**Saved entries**
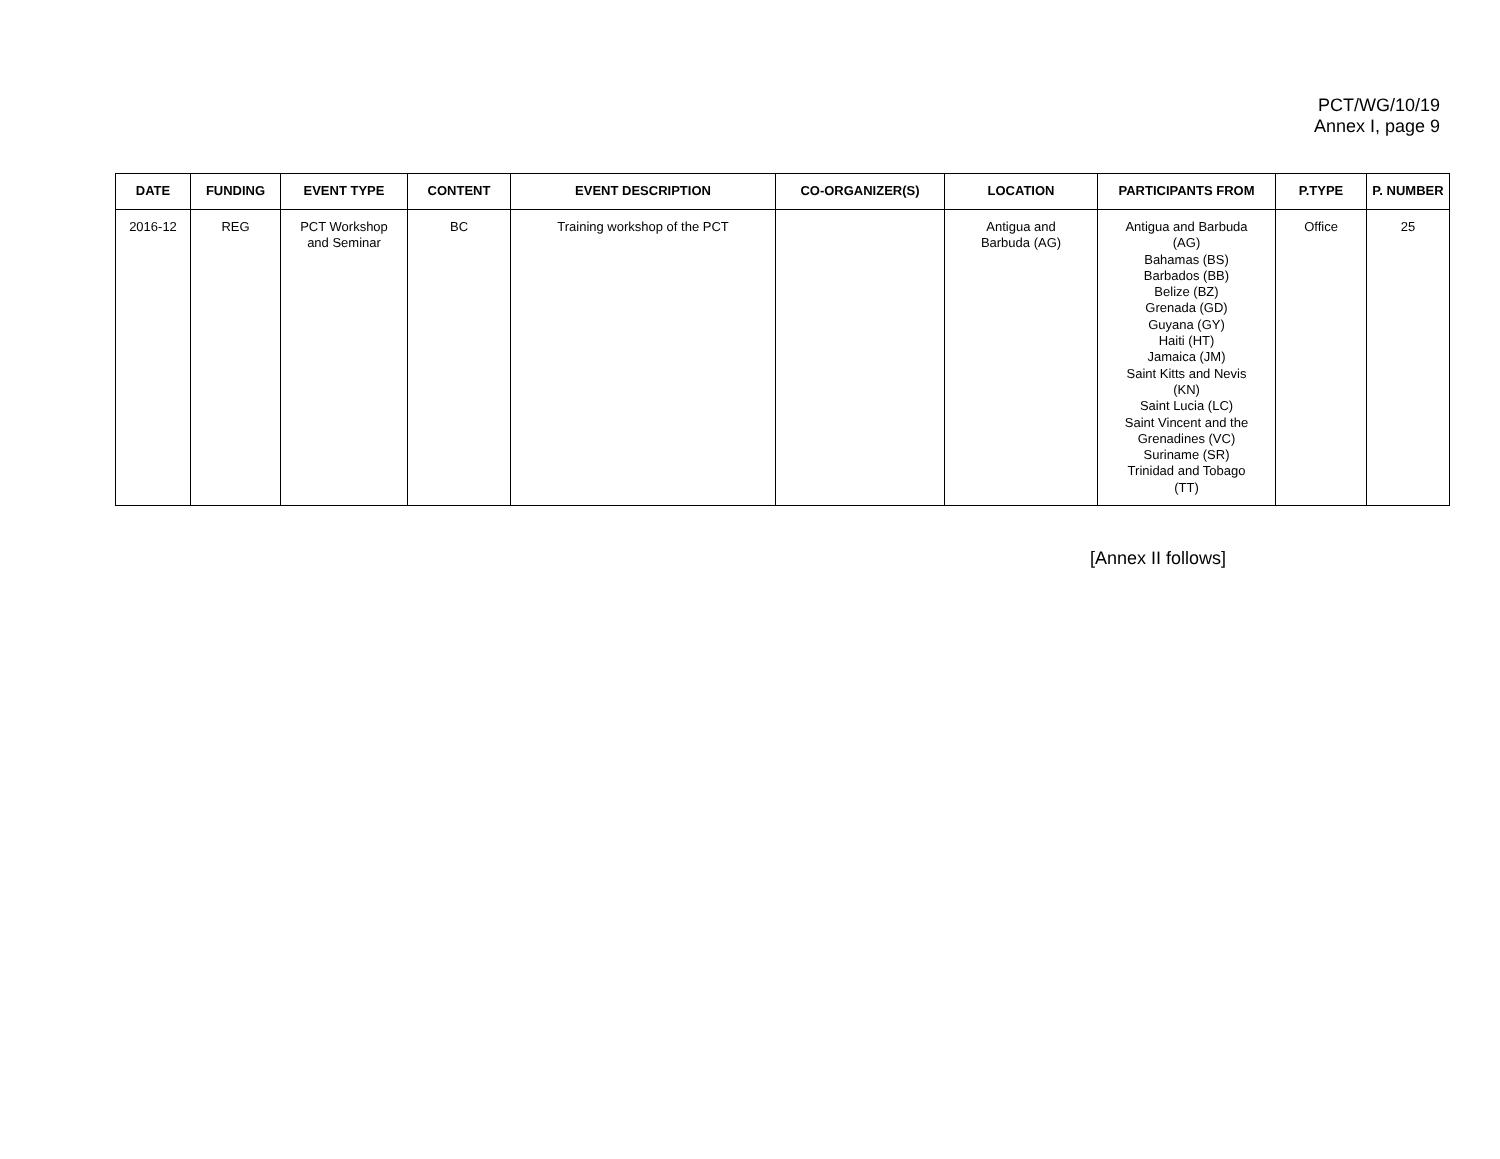PCT/WG/10/19
Annex I, page 9
| DATE | FUNDING | EVENT TYPE | CONTENT | EVENT DESCRIPTION | CO-ORGANIZER(S) | LOCATION | PARTICIPANTS FROM | P.TYPE | P. NUMBER |
| --- | --- | --- | --- | --- | --- | --- | --- | --- | --- |
| 2016-12 | REG | PCT Workshop and Seminar | BC | Training workshop of the PCT | | Antigua and Barbuda (AG) | Antigua and Barbuda (AG) Bahamas (BS) Barbados (BB) Belize (BZ) Grenada (GD) Guyana (GY) Haiti (HT) Jamaica (JM) Saint Kitts and Nevis (KN) Saint Lucia (LC) Saint Vincent and the Grenadines (VC) Suriname (SR) Trinidad and Tobago (TT) | Office | 25 |
[Annex II follows]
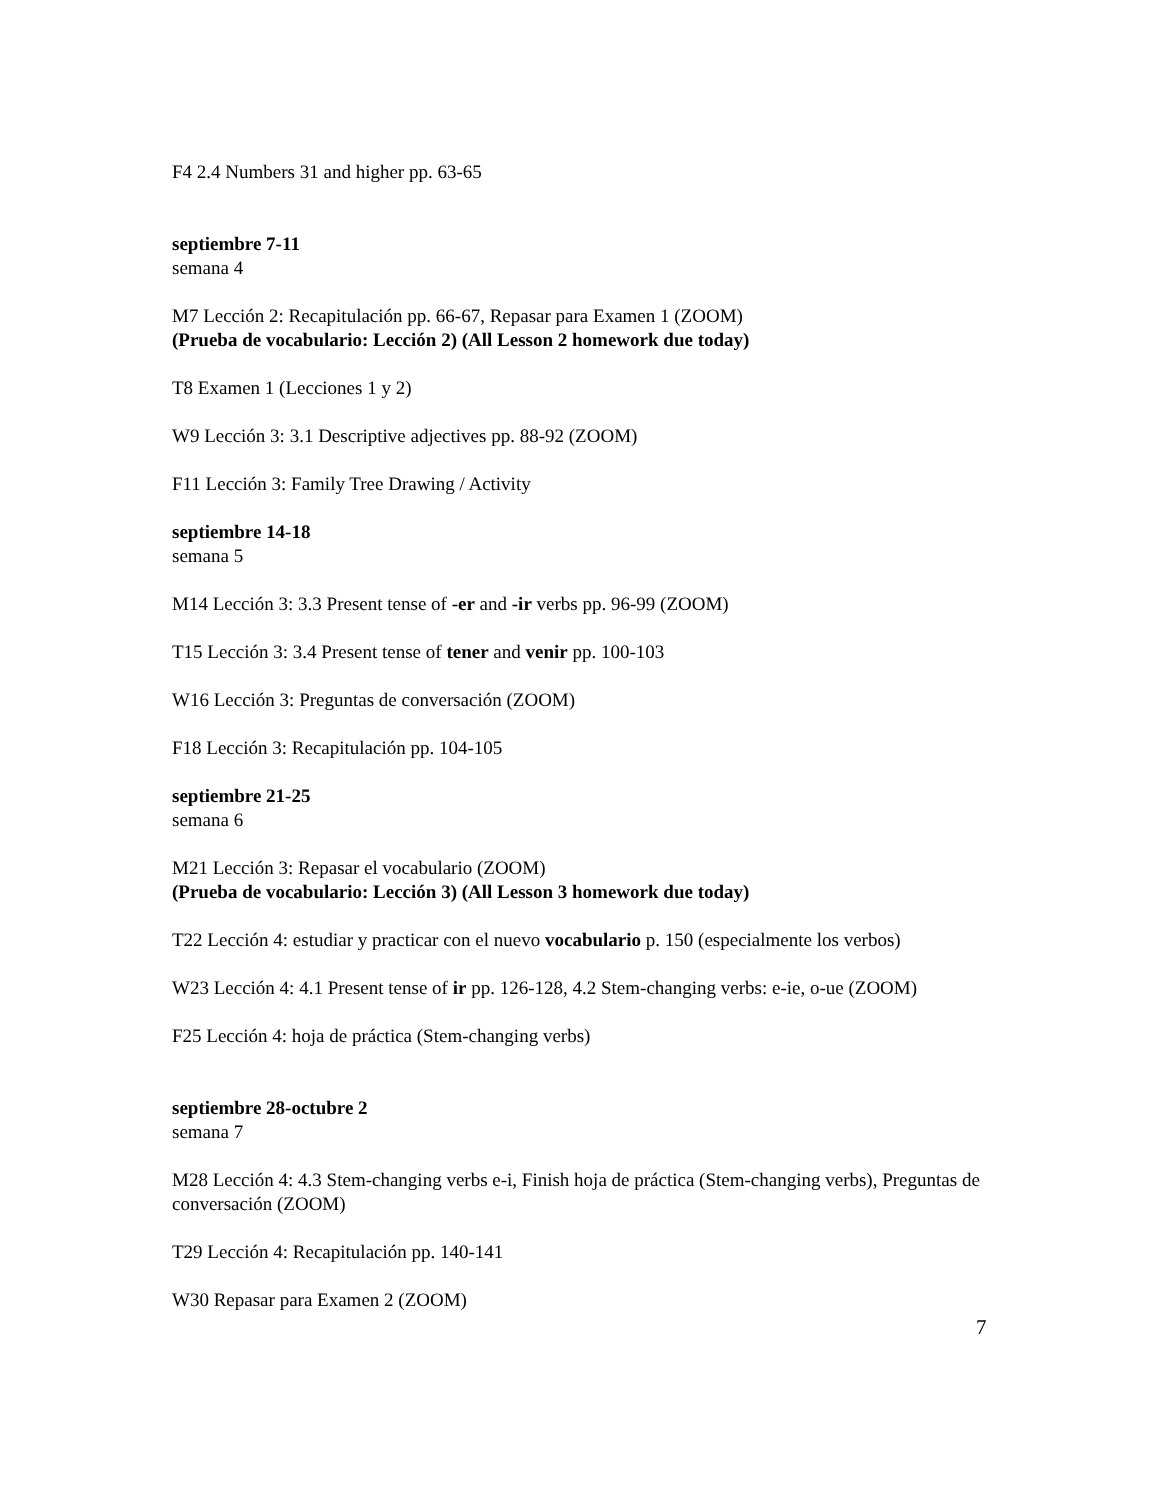F4 2.4 Numbers 31 and higher pp. 63-65
septiembre 7-11
semana 4
M7 Lección 2: Recapitulación pp. 66-67, Repasar para Examen 1 (ZOOM)
(Prueba de vocabulario: Lección 2) (All Lesson 2 homework due today)
T8 Examen 1 (Lecciones 1 y 2)
W9 Lección 3: 3.1 Descriptive adjectives pp. 88-92 (ZOOM)
F11 Lección 3: Family Tree Drawing / Activity
septiembre 14-18
semana 5
M14 Lección 3: 3.3 Present tense of -er and -ir verbs pp. 96-99 (ZOOM)
T15 Lección 3: 3.4 Present tense of tener and venir pp. 100-103
W16 Lección 3: Preguntas de conversación (ZOOM)
F18 Lección 3: Recapitulación pp. 104-105
septiembre 21-25
semana 6
M21 Lección 3: Repasar el vocabulario (ZOOM)
(Prueba de vocabulario: Lección 3) (All Lesson 3 homework due today)
T22 Lección 4: estudiar y practicar con el nuevo vocabulario p. 150 (especialmente los verbos)
W23 Lección 4: 4.1 Present tense of ir pp. 126-128, 4.2 Stem-changing verbs: e-ie, o-ue (ZOOM)
F25 Lección 4: hoja de práctica (Stem-changing verbs)
septiembre 28-octubre 2
semana 7
M28 Lección 4: 4.3 Stem-changing verbs e-i, Finish hoja de práctica (Stem-changing verbs), Preguntas de conversación (ZOOM)
T29 Lección 4: Recapitulación pp. 140-141
W30 Repasar para Examen 2 (ZOOM)
7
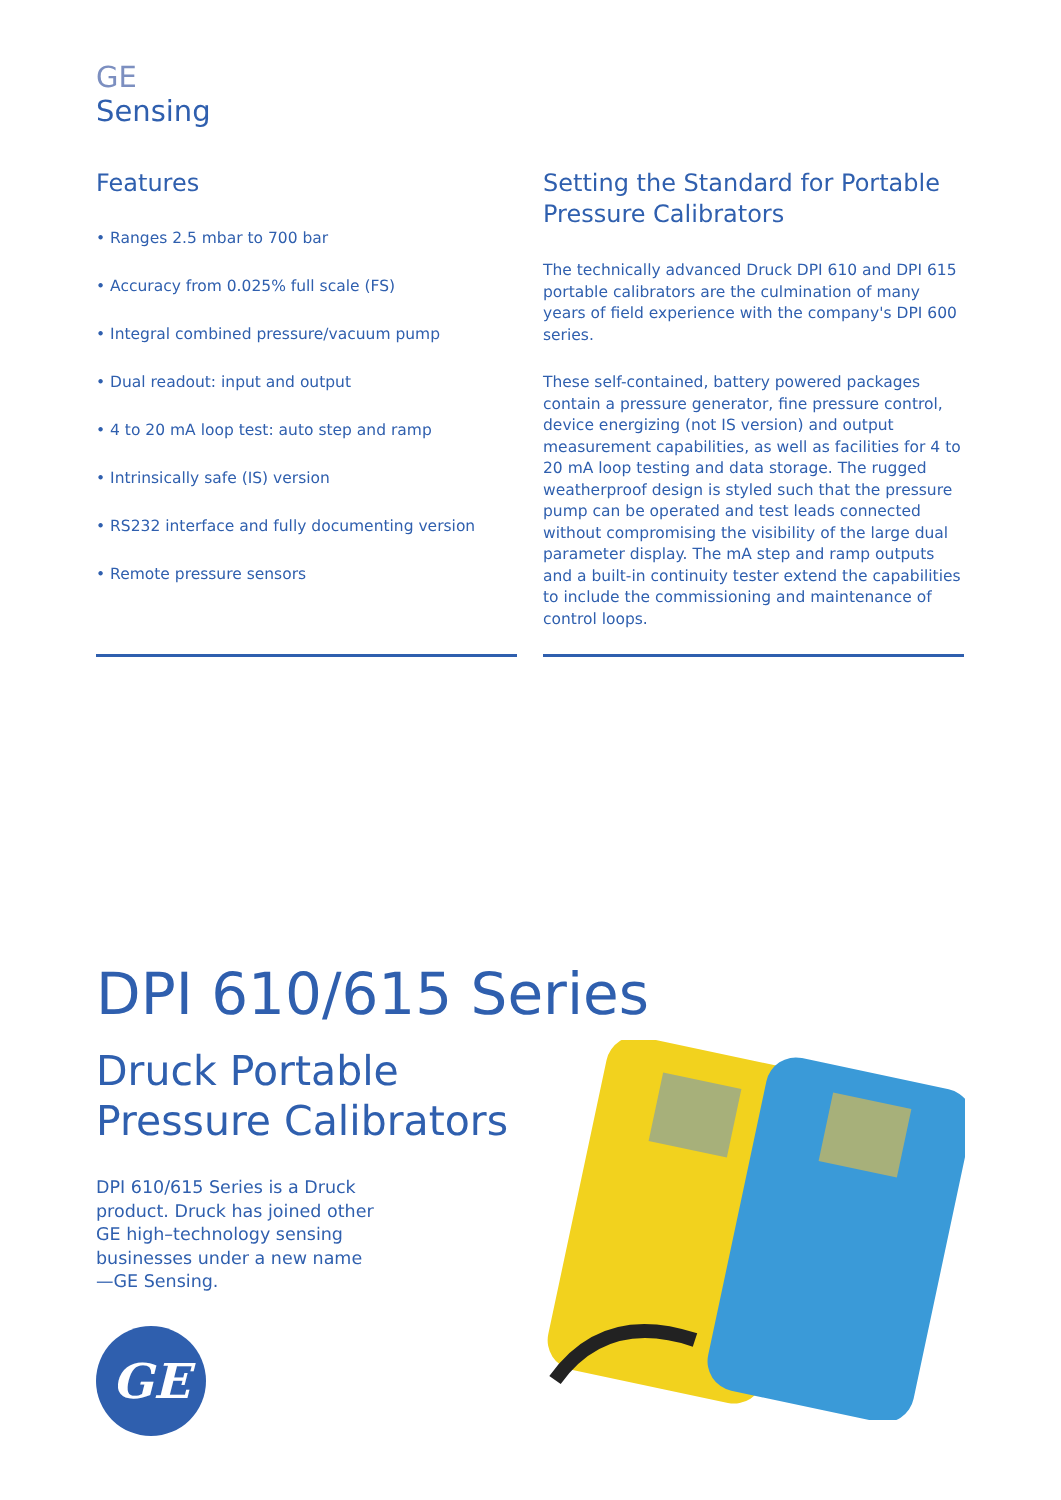GE
Sensing
Features
• Ranges 2.5 mbar to 700 bar
• Accuracy from 0.025% full scale (FS)
• Integral combined pressure/vacuum pump
• Dual readout: input and output
• 4 to 20 mA loop test: auto step and ramp
• Intrinsically safe (IS) version
• RS232 interface and fully documenting version
• Remote pressure sensors
Setting the Standard for Portable Pressure Calibrators
The technically advanced Druck DPI 610 and DPI 615 portable calibrators are the culmination of many years of field experience with the company's DPI 600 series.
These self-contained, battery powered packages contain a pressure generator, fine pressure control, device energizing (not IS version) and output measurement capabilities, as well as facilities for 4 to 20 mA loop testing and data storage. The rugged weatherproof design is styled such that the pressure pump can be operated and test leads connected without compromising the visibility of the large dual parameter display. The mA step and ramp outputs and a built-in continuity tester extend the capabilities to include the commissioning and maintenance of control loops.
DPI 610/615 Series
Druck Portable
Pressure Calibrators
DPI 610/615 Series is a Druck product. Druck has joined other GE high–technology sensing businesses under a new name—GE Sensing.
GE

**TASK PROMPT**
Output each record verbatim, but skip anything that is a picture.

**TASK RESPONSE**
PCT/WG/10/19
Annex I, page 9
| DATE | FUNDING | EVENT TYPE | CONTENT | EVENT DESCRIPTION | CO-ORGANIZER(S) | LOCATION | PARTICIPANTS FROM | P.TYPE | P. NUMBER |
| --- | --- | --- | --- | --- | --- | --- | --- | --- | --- |
| 2016-12 | REG | PCT Workshop and Seminar | BC | Training workshop of the PCT | | Antigua and Barbuda (AG) | Antigua and Barbuda (AG) Bahamas (BS) Barbados (BB) Belize (BZ) Grenada (GD) Guyana (GY) Haiti (HT) Jamaica (JM) Saint Kitts and Nevis (KN) Saint Lucia (LC) Saint Vincent and the Grenadines (VC) Suriname (SR) Trinidad and Tobago (TT) | Office | 25 |
[Annex II follows]
F4 2.4 Numbers 31 and higher pp. 63-65
septiembre 7-11
semana 4
M7 Lección 2: Recapitulación pp. 66-67, Repasar para Examen 1 (ZOOM)
(Prueba de vocabulario: Lección 2) (All Lesson 2 homework due today)
T8 Examen 1 (Lecciones 1 y 2)
W9 Lección 3: 3.1 Descriptive adjectives pp. 88-92 (ZOOM)
F11 Lección 3: Family Tree Drawing / Activity
septiembre 14-18
semana 5
M14 Lección 3: 3.3 Present tense of -er and -ir verbs pp. 96-99 (ZOOM)
T15 Lección 3: 3.4 Present tense of tener and venir pp. 100-103
W16 Lección 3: Preguntas de conversación (ZOOM)
F18 Lección 3: Recapitulación pp. 104-105
septiembre 21-25
semana 6
M21 Lección 3: Repasar el vocabulario (ZOOM)
(Prueba de vocabulario: Lección 3) (All Lesson 3 homework due today)
T22 Lección 4: estudiar y practicar con el nuevo vocabulario p. 150 (especialmente los verbos)
W23 Lección 4: 4.1 Present tense of ir pp. 126-128, 4.2 Stem-changing verbs: e-ie, o-ue (ZOOM)
F25 Lección 4: hoja de práctica (Stem-changing verbs)
septiembre 28-octubre 2
semana 7
M28 Lección 4: 4.3 Stem-changing verbs e-i, Finish hoja de práctica (Stem-changing verbs), Preguntas de conversación (ZOOM)
T29 Lección 4: Recapitulación pp. 140-141
W30 Repasar para Examen 2 (ZOOM)
7
GE
Sensing
Features
• Ranges 2.5 mbar to 700 bar
• Accuracy from 0.025% full scale (FS)
• Integral combined pressure/vacuum pump
• Dual readout: input and output
• 4 to 20 mA loop test: auto step and ramp
• Intrinsically safe (IS) version
• RS232 interface and fully documenting version
• Remote pressure sensors
Setting the Standard for Portable Pressure Calibrators
The technically advanced Druck DPI 610 and DPI 615 portable calibrators are the culmination of many years of field experience with the company's DPI 600 series.
These self-contained, battery powered packages contain a pressure generator, fine pressure control, device energizing (not IS version) and output measurement capabilities, as well as facilities for 4 to 20 mA loop testing and data storage. The rugged weatherproof design is styled such that the pressure pump can be operated and test leads connected without compromising the visibility of the large dual parameter display. The mA step and ramp outputs and a built-in continuity tester extend the capabilities to include the commissioning and maintenance of control loops.
DPI 610/615 Series
Druck Portable
Pressure Calibrators
DPI 610/615 Series is a Druck product. Druck has joined other GE high–technology sensing businesses under a new name—GE Sensing.
GE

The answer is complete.